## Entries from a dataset

+---+

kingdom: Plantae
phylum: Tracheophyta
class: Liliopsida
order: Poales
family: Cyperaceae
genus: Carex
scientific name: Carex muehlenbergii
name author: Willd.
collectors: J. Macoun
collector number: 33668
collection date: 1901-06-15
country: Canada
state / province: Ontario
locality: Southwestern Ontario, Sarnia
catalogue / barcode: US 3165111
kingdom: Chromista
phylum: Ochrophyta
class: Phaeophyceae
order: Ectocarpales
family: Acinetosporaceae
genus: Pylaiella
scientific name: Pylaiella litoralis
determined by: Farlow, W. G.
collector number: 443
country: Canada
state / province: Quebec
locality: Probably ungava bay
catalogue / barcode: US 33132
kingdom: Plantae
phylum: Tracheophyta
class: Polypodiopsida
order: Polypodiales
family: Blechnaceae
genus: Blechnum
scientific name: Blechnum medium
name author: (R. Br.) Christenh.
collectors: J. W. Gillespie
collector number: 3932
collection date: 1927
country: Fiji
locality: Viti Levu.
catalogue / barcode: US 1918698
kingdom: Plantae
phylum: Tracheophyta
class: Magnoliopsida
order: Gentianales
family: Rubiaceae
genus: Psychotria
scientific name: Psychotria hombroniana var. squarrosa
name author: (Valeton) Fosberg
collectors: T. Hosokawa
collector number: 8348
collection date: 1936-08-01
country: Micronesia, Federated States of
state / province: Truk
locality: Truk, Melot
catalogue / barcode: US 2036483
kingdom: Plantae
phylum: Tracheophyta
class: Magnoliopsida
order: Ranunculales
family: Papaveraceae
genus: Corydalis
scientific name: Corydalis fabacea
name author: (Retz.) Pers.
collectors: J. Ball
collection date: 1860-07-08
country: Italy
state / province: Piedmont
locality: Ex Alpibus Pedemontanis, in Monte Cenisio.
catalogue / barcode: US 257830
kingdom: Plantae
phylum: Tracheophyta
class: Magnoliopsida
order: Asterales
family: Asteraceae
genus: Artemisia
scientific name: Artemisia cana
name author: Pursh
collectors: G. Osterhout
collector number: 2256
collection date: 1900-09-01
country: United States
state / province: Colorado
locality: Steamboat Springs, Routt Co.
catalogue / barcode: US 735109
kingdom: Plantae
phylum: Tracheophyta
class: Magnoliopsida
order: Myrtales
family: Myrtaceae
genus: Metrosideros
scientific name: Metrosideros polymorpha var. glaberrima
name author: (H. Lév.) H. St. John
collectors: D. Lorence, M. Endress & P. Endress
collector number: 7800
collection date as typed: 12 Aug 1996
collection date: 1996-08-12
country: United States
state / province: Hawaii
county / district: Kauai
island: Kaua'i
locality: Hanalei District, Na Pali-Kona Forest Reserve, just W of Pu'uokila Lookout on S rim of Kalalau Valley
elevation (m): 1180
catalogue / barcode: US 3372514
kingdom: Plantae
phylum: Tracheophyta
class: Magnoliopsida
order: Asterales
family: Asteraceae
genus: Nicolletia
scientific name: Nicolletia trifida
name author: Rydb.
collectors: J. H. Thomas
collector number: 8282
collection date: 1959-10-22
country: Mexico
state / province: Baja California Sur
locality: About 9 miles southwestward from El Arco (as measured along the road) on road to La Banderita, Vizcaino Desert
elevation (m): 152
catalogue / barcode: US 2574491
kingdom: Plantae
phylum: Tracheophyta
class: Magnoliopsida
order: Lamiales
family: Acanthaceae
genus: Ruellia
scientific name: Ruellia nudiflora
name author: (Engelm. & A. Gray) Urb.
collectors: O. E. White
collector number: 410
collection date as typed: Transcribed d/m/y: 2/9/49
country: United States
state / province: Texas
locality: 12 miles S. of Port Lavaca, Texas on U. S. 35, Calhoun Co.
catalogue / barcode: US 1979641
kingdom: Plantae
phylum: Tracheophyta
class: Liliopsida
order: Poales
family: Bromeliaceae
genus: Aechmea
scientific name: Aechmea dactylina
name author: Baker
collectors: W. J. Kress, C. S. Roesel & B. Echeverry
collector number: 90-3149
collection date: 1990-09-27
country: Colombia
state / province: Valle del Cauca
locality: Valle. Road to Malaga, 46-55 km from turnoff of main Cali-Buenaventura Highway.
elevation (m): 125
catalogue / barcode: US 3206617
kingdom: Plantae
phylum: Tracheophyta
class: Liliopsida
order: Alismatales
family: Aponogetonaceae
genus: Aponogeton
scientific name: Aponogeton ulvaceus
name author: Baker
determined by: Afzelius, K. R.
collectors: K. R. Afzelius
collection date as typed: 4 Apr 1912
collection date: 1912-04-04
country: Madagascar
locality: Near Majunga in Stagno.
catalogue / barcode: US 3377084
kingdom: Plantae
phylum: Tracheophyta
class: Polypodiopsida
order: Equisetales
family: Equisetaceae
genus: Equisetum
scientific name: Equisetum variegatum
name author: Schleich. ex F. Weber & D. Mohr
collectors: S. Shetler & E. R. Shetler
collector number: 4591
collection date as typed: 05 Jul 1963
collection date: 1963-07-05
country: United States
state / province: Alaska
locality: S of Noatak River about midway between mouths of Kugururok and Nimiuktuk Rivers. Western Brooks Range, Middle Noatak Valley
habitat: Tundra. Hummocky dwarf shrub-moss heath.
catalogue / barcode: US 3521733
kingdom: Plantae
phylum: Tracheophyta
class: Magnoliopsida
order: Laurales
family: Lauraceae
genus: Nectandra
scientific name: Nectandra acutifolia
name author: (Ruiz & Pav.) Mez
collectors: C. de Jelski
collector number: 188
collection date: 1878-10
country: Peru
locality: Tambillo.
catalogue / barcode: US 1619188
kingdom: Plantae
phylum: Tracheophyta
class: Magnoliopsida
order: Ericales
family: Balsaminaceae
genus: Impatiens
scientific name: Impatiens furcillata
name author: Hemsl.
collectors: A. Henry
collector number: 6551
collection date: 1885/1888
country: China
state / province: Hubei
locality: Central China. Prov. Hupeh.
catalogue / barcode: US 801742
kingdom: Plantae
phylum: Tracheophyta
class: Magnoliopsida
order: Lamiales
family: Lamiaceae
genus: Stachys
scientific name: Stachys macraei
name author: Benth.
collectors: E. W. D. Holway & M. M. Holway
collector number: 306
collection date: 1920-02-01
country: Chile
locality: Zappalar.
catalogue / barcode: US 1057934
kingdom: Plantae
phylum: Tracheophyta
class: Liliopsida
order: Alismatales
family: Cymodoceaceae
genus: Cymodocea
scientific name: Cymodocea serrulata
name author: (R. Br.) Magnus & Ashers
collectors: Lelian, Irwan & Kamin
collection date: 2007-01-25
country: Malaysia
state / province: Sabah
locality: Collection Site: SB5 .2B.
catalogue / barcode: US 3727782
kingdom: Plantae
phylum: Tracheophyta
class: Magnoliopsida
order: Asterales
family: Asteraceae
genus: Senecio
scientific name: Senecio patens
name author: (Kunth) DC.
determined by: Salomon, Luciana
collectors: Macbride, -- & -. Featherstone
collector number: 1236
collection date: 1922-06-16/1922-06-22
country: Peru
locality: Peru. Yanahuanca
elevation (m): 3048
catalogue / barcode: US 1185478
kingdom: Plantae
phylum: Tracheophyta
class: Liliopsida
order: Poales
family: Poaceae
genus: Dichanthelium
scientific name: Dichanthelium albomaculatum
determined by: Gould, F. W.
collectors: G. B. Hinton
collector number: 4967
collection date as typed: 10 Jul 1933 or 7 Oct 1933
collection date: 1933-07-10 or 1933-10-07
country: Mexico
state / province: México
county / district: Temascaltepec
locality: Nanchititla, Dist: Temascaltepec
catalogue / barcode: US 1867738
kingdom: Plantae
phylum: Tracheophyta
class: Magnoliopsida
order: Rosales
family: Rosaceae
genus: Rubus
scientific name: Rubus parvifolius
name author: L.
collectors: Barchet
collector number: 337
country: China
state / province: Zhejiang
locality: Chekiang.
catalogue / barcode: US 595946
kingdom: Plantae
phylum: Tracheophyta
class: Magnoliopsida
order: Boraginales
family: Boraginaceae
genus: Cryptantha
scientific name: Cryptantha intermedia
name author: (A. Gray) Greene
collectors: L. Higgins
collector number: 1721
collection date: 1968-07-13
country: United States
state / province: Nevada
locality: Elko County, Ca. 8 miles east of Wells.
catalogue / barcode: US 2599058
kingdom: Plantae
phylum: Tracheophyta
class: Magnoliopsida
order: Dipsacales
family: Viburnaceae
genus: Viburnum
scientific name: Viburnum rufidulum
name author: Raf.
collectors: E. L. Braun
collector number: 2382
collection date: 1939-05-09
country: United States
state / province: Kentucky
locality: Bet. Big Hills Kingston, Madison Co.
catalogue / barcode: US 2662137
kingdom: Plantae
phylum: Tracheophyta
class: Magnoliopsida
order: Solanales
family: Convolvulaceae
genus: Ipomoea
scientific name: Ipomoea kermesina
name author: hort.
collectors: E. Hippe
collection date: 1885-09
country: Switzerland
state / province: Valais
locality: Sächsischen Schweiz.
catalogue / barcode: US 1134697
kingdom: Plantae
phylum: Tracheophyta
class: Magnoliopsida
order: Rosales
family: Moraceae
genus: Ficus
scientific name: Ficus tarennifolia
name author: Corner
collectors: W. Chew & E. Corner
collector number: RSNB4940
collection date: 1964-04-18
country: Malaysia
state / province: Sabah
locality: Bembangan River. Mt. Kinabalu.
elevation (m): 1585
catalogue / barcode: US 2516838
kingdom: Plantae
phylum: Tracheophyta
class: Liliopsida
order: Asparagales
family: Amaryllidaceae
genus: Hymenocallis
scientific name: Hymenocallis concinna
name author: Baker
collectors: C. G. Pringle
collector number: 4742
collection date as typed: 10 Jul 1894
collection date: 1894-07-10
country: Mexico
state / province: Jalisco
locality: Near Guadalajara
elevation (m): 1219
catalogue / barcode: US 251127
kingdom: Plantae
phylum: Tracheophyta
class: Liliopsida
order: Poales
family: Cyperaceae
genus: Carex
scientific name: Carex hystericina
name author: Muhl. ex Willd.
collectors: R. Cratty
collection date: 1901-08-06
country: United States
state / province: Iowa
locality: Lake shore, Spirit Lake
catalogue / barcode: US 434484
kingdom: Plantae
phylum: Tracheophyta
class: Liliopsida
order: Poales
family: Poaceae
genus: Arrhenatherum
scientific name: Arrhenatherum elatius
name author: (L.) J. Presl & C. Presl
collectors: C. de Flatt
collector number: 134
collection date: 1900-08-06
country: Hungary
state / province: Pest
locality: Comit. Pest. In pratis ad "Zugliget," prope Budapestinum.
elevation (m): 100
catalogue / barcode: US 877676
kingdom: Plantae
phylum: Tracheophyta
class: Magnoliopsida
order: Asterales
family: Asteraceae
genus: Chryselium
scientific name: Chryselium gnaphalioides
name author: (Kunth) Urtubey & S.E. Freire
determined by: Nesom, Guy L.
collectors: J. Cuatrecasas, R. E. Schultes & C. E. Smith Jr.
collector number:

+---+

## Written exercise
From the listing, output as a numbered list the lines starting with the one that contains "name author: (R. Br.) Christenh." and going on through the one that contains "scientific name: Corydalis fabacea", leaving out any blank lines.

## Complete output
1. name author: (R. Br.) Christenh.
2. collectors: J. W. Gillespie
3. collector number: 3932
4. collection date: 1927
5. country: Fiji
6. locality: Viti Levu.
7. catalogue / barcode: US 1918698
8. kingdom: Plantae
9. phylum: Tracheophyta
10. class: Magnoliopsida
11. order: Gentianales
12. family: Rubiaceae
13. genus: Psychotria
14. scientific name: Psychotria hombroniana var. squarrosa
15. name author: (Valeton) Fosberg
16. collectors: T. Hosokawa
17. collector number: 8348
18. collection date: 1936-08-01
19. country: Micronesia, Federated States of
20. state / province: Truk
21. locality: Truk, Melot
22. catalogue / barcode: US 2036483
23. kingdom: Plantae
24. phylum: Tracheophyta
25. class: Magnoliopsida
26. order: Ranunculales
27. family: Papaveraceae
28. genus: Corydalis
29. scientific name: Corydalis fabacea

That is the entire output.